Homily for the Second Sunday of Advent (C)

“Look to my coming,” Gandolf tells Aragorn in the second installment of the Lord of the Ringstrilogy, The Two Towers. “At dawn on the fifth day, look east.” Those familiar with the story, know that Gandolf’s words come at a particularly dramatic moment in the epic, when the last holdouts of Rohan—one of the two remaining kingdoms of men not to succumb to the forces of evil—have retreated to their mountain stronghold, Helms Deep, and the walls of the fortress have begun to crumble, its gates to give way, and its doors to crack under the onslaught of a massive army sent by the turncoat wizard Saruman, who, seduced by power, has joined the forces of darkness. And as Aragorn, the king in exile, prepares for one final charge with what knights remain, he remembers the words of the faithful wizard Gandolf, who had left five days before to seek aid. “At dawn on the fifth day, look east.”
We read a similar instruction in the Book of Baruch, directed to the holy city, “Up, Jerusalem! Stand upon the heights; look to the east.” These words are echoed in the Advent hymn familiar to many of us, “People, Look East.” There is something primordial in this call, in the instinct to look in hope to the east.
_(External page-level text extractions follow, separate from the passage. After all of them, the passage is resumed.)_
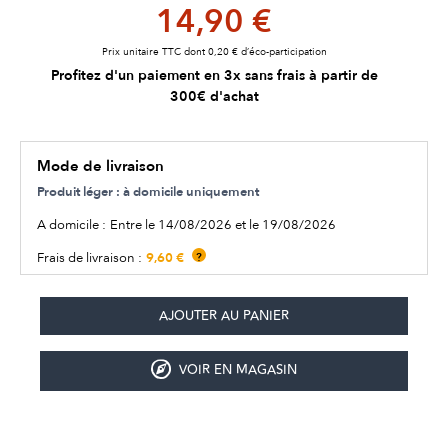
14,90 €
Prix unitaire TTC dont 0,20 € d’éco-participation
Profitez d'un paiement en 3x sans frais à partir de
300€ d'achat
Mode de livraison
Produit léger : à domicile uniquement
A domicile :
Entre le 14/08/2026 et le 19/08/2026
9,60 €
Frais de livraison :
?
VOIR EN MAGASIN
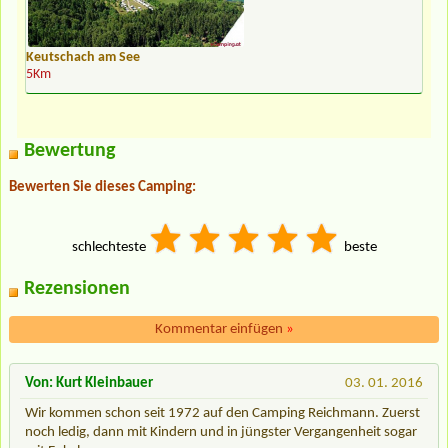
Keutschach am See
5Km
Bewertung
Bewerten Sie dieses Camping:
schlechteste
beste
Rezensionen
Kommentar einfügen
»
Von: Kurt Kleinbauer
03. 01. 2016
Wir kommen schon seit 1972 auf den Camping Reichmann. Zuerst
noch ledig, dann mit Kindern und in jüngster Vergangenheit sogar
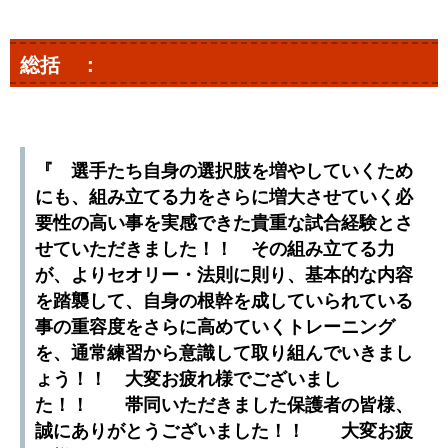
総括 ：
『 選手たち自身の選択肢を増やしていくため
にも、組み立てる力をさらに増大させていく必
要性の高い事を実感できた貴重な試合経験とさ
せていただきました！！ その組み立てる力
が、よりセオリー・法則に則り、基本的な内容
を踏襲して、自身の根幹を成していられている
事の重容度をさらに高めていくトレーニング
を、通常練習から意識して取り組んでいきまし
ょう！！ 大変お疲れ様でございまし
た！！ 帯同いただきました保護者の皆様、
誠にありがとうございました！！ 大変お疲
When I worked among the Lakota Sioux in South Dakota, I learned that in their traditional religion, east was the direction of prayer. I found some Lakota Christians very insistent on a Christian tradition—which I did not know about—of burying the dead facing east. The Christian tradition of prayer facing east goes back to the first centuries. St. Ambrose talks about catechumens, after their baptism, turning from the west to the east as a sign of the new orientation of their lives.